Lenin in Essen

Roger Odisio rodisio at igc.org
Sun Feb 11 10:33:45 PST 2001


Doug Henwood wrote:
>
> Rob Schaap wrote:
>
> >A bit unfair, I think, Doug. You gotta have categories if you're gonna
> >count stuff. And categories get constructed by someone, and for some
> >reason.
>
> Yes, of course. We've been over this territory lots of times, but
> I've yet to see that a Marxian reworking of the national income
> accounts, to take one example, has ever illuminated much of anything.
> Clever exercise (and everyone comes up with different numbers, no?),
> but that does it mean?

How appropriate. Sunday morning comics. Lucy with her football. She asks: Charlie Brown, what does it mean, this marxian "reworking of the national income accounts"?

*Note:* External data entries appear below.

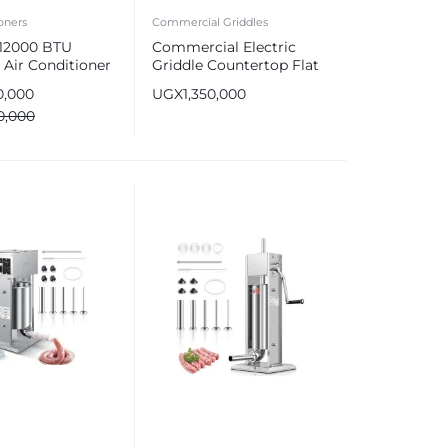
oners
Commercial Griddles
 12000 BTU
Commercial Electric
 Air Conditioner
Griddle Countertop Flat
R4SNPS00K
Top Grill Stainless Steel
0,000
UGX
1,350,000
0,000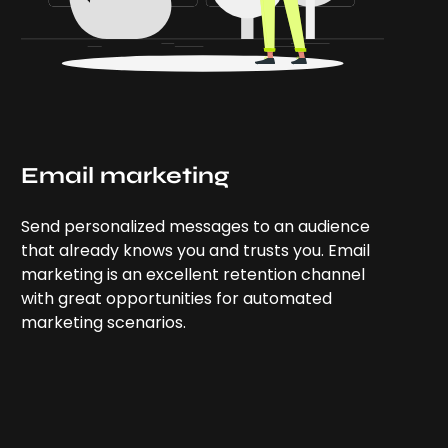
Email marketing
Send personalized messages to an audience
that already knows you and trusts you. Email
marketing is an excellent retention channel
with great opportunities for automated
marketing scenarios.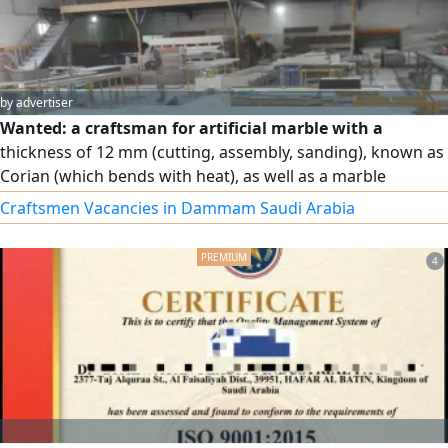
by advertiser
Wanted: a craftsman for artificial marble with a
thickness of 12 mm (cutting, assembly, sanding), known as
Corian (which bends with heat), as well as a marble
craftsman for 2 cm thickness. The salary starts at 2,800
Craftsmen Vacancies in Dammam Saudi Arabia
riyals for the craftsman, with increases based on
experience, productivity, finishing quality, professionalism,
4
and working with more than one type of marble.
Accommodation is provided, and sponsorship transfer is
available 3 months after the probation period.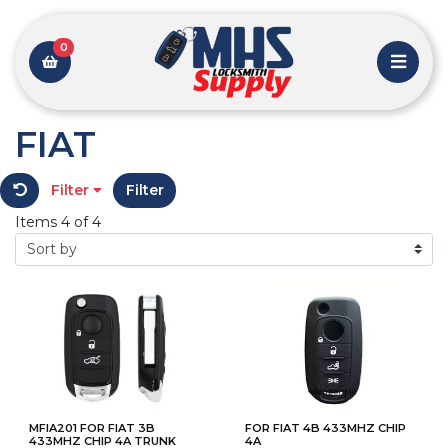
0
FIAT
Filter
Filter
Items 4 of 4
MFIA201 FOR FIAT 3B
FOR FIAT 4B 433MHZ CHIP
433MHZ CHIP 4A TRUNK
4A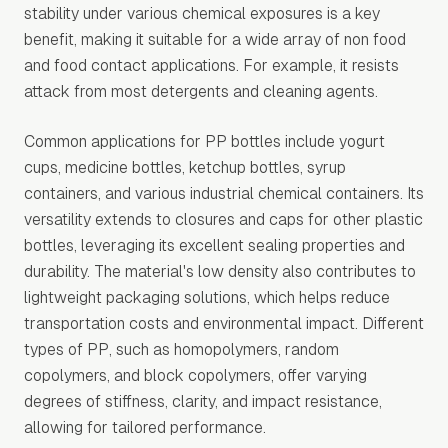
stability under various chemical exposures is a key
benefit, making it suitable for a wide array of non food
and food contact applications. For example, it resists
attack from most detergents and cleaning agents.
Common applications for PP bottles include yogurt
cups, medicine bottles, ketchup bottles, syrup
containers, and various industrial chemical containers. Its
versatility extends to closures and caps for other plastic
bottles, leveraging its excellent sealing properties and
durability. The material's low density also contributes to
lightweight packaging solutions, which helps reduce
transportation costs and environmental impact. Different
types of PP, such as homopolymers, random
copolymers, and block copolymers, offer varying
degrees of stiffness, clarity, and impact resistance,
allowing for tailored performance.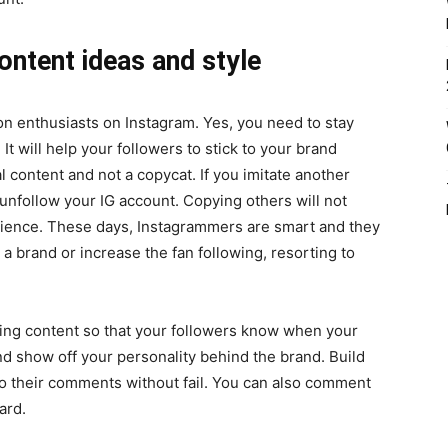
ontent ideas and style
hion enthusiasts on Instagram. Yes, you need to stay
 It will help your followers to stick to your brand
 content and not a copycat. If you imitate another
 unfollow your IG account. Copying others will not
udience. These days, Instagrammers are smart and they
 a brand or increase the fan following, resorting to
ing content so that your followers know when your
d show off your personality behind the brand. Build
o their comments without fail. You can also comment
ward.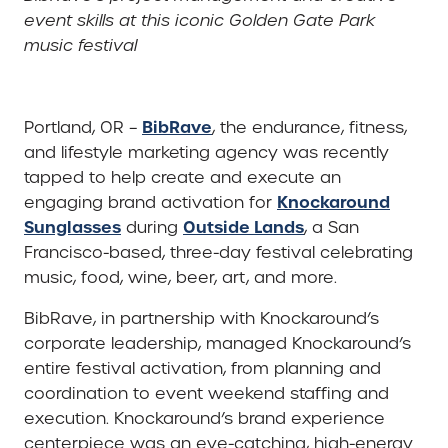
event skills at this iconic Golden Gate Park
music festival
BibRave
Portland, OR –
, the endurance, fitness,
and lifestyle marketing agency was recently
tapped to help create and execute an
Knockaround
engaging brand activation for
Sunglasses
Outside Lands
during
, a San
Francisco-based, three-day festival celebrating
music, food, wine, beer, art, and more.
BibRave, in partnership with Knockaround’s
corporate leadership, managed Knockaround’s
entire festival activation, from planning and
coordination to event weekend staffing and
execution. Knockaround’s brand experience
centerpiece was an eye-catching, high-energy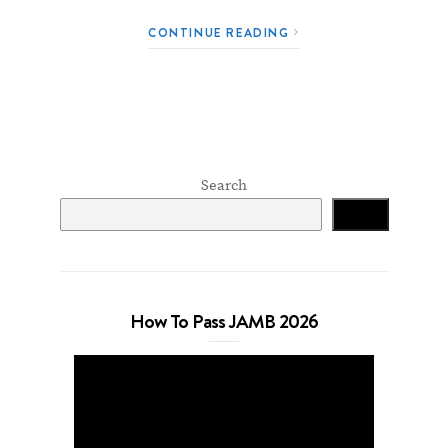
CONTINUE READING
Search
Search
How To Pass JAMB 2026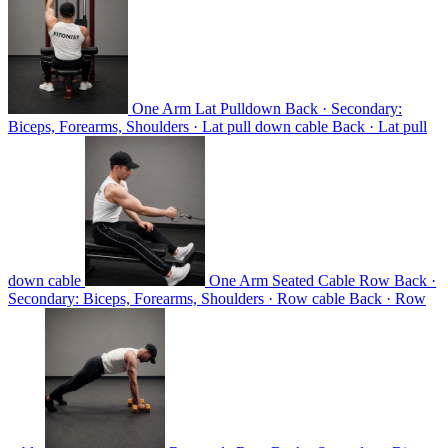
One Arm Lat Pulldown
Back · Secondary:
Biceps, Forearms, Shoulders · Lat pull down cable
Back · Lat pull
down cable
One Arm Seated Cable Row
Back ·
Secondary: Biceps, Forearms, Shoulders · Row cable
Back · Row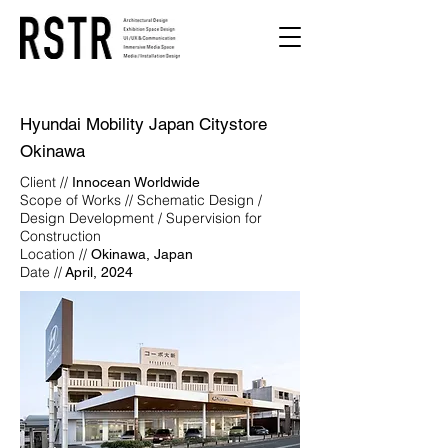
Hyundai Mobility Japan Citystore
Okinawa
Client //
Innocean Worldwide
Scope of Works // Schematic Design /
Design Development / Supervision for
Construction
Location //
Okinawa, Japan
Date //
April, 2024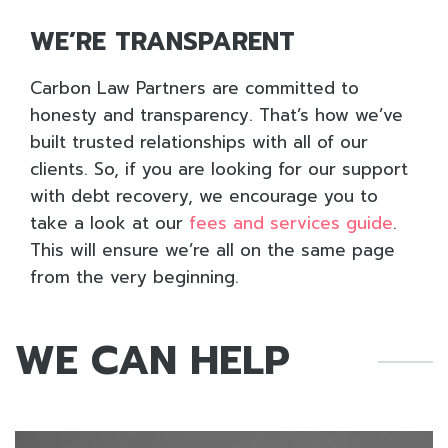
WE’RE TRANSPARENT
Carbon Law Partners are committed to
honesty and transparency. That’s how we’ve
built trusted relationships with all of our
clients. So, if you are looking for our support
with debt recovery, we encourage you to
take a look at our
fees and services guide
.
This will ensure we’re all on the same page
from the very beginning.
WE CAN HELP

Don't let Lucy fool you into thinking she really wants an answer. Because if you try, at the end of the discussion, Lucy will repeat her conclusion (you see, the conclusion precedes and introduces the question--a giveaway of sorts), as she has done each time: but I have yet to see this "reworking" illuminate much of anything.

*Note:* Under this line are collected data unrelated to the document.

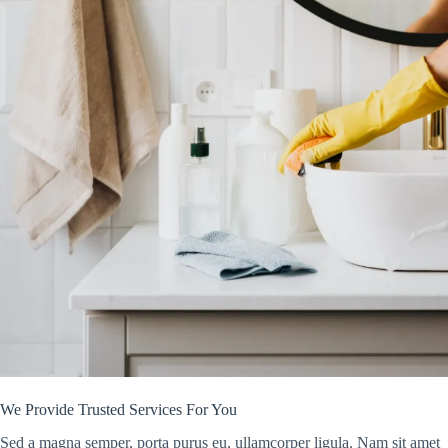
We Provide Trusted Services For You
Sed a magna semper, porta purus eu, ullamcorper ligula. Nam sit amet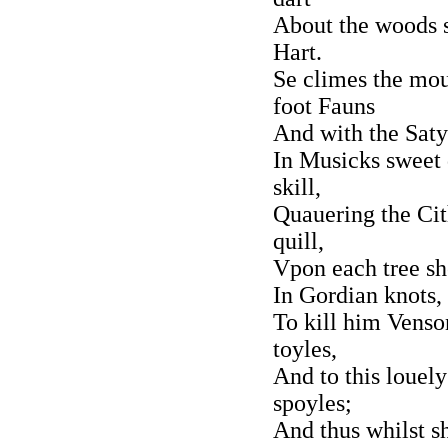
About the woods s
Hart.
Se climes the mou[
foot Fauns
And with the Satyr
In Musicks sweet 
skill,
Quauering the Cit
quill,
Vpon each tree s
In Gordian knots,
To kill him Venso
toyles,
And to this louel
spoyles;
And thus whilst sh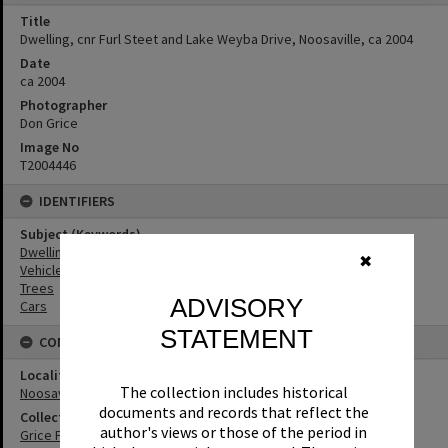
Title
Dwelling, cnr Furl Steet and Lake Weyba Drive, Noosaville, ca 2004
Date
ca 2004
Photographer
Don Grice
Image No
T2004446
IDENTIFIERS
Subject (Keywords)
Dwellings
✖
Vehicles
Trees
ADVISORY
Cars
STATEMENT
CONNECTIONS
Locality
The collection includes historical
Noosaville
documents and records that reflect the
Collection
author's views or those of the period in
Grice Family Collection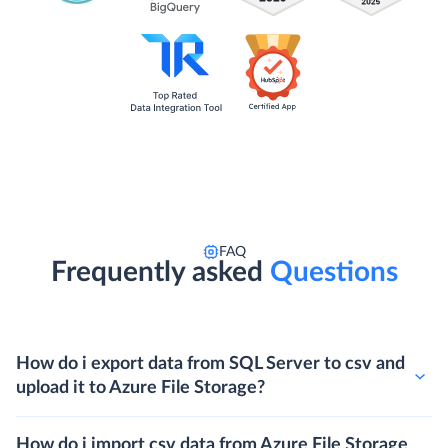
FAQ
Frequently asked
Questions
How do i export data from SQL Server to csv and
upload it to Azure File Storage?
How do i import csv data from Azure File Storage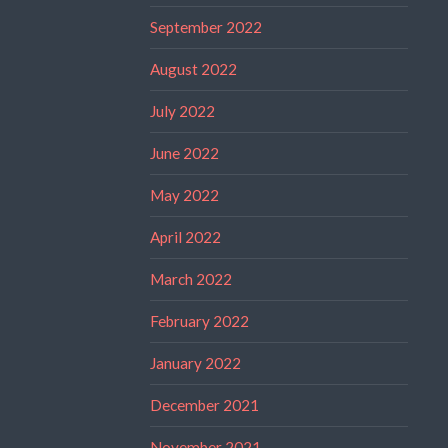
September 2022
August 2022
July 2022
June 2022
May 2022
April 2022
March 2022
February 2022
January 2022
December 2021
November 2021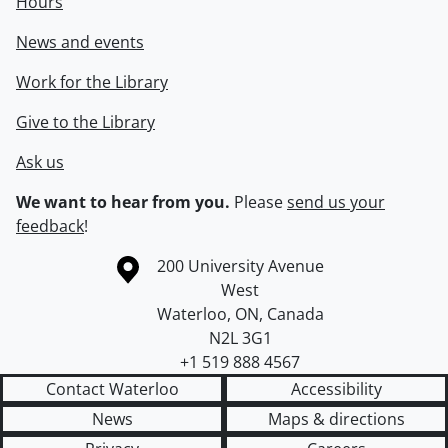
Hours
News and events
Work for the Library
Give to the Library
Ask us
We want to hear from you.
Please
send us your
feedback
!
Information about the University of Waterloo
Campus map
200 University Avenue
West
Waterloo
,
ON
,
Canada
N2L 3G1
+1 519 888 4567
Contact Waterloo
Accessibility
News
Maps & directions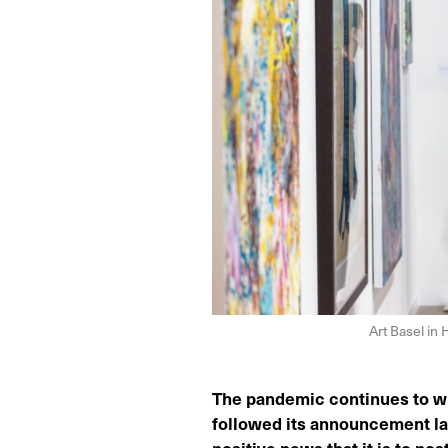
Art Basel in
The pandemic continues to wre
followed its announcement las
positive news that it is to p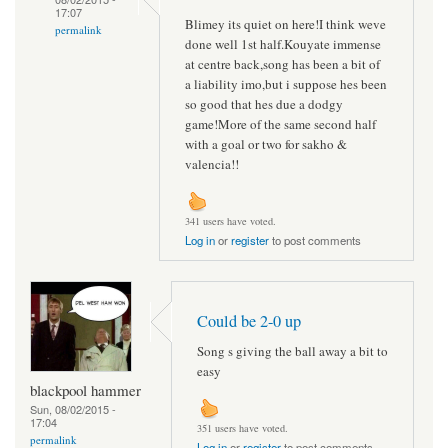
17:07
Blimey its quiet on here!I think weve
permalink
done well 1st half.Kouyate immense
at centre back,song has been a bit of
a liability imo,but i suppose hes been
so good that hes due a dodgy
game!More of the same second half
with a goal or two for sakho &
valencia!!
341 users have voted.
Log in
or
register
to post comments
Could be 2-0 up
Song s giving the ball away a bit to
easy
blackpool hammer
Sun, 08/02/2015 -
17:04
351 users have voted.
permalink
Log in
or
register
to post comments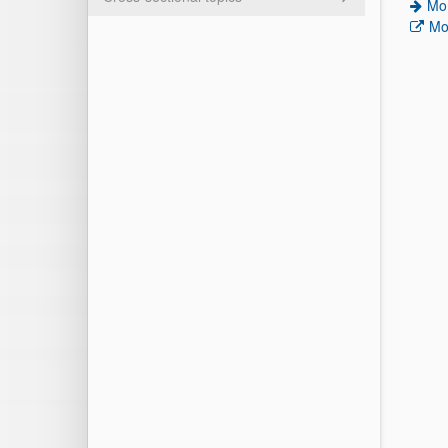
Mor
Mo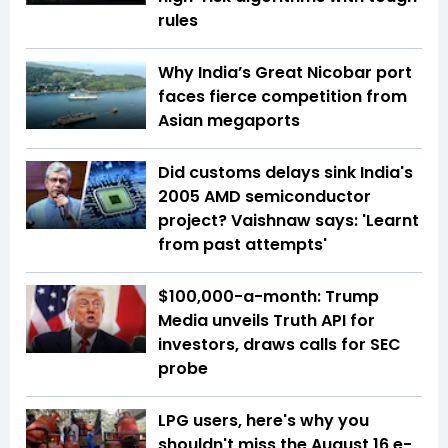
rules
Why India’s Great Nicobar port
faces fierce competition from
Asian megaports
Did customs delays sink India's
2005 AMD semiconductor
project? Vaishnaw says: 'Learnt
from past attempts'
$100,000-a-month: Trump
Media unveils Truth API for
investors, draws calls for SEC
probe
LPG users, here's why you
shouldn't miss the August 16 e-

Lucy is right. Check the archives. We've been over this territory lots of times. And Lucy's sole contribution, each time, is the conclusion she starts with: it doesn't matter. Put the football down; take it away. Clever game, huh?

RO

Note to Doug: This began with my response to your claim that there was no trend toward market concentration. I respnded that (1) there surely are important industries, including major, capital intensive ones (so that they account for much of US capital formation) that are becoming more concentrated, but that (2) that's not what is important. Rather you need to follow the impact of the monopoly-competition dialectic on class relations to understand the trajectory of capitalist development.

I can understand your reluctance to pursue that because you will need the marxian categories to do it right. The full effect of the competition between capitals, and the capital-labor struggle can't be found by sole recourse to reported profits and wages in the NIPA.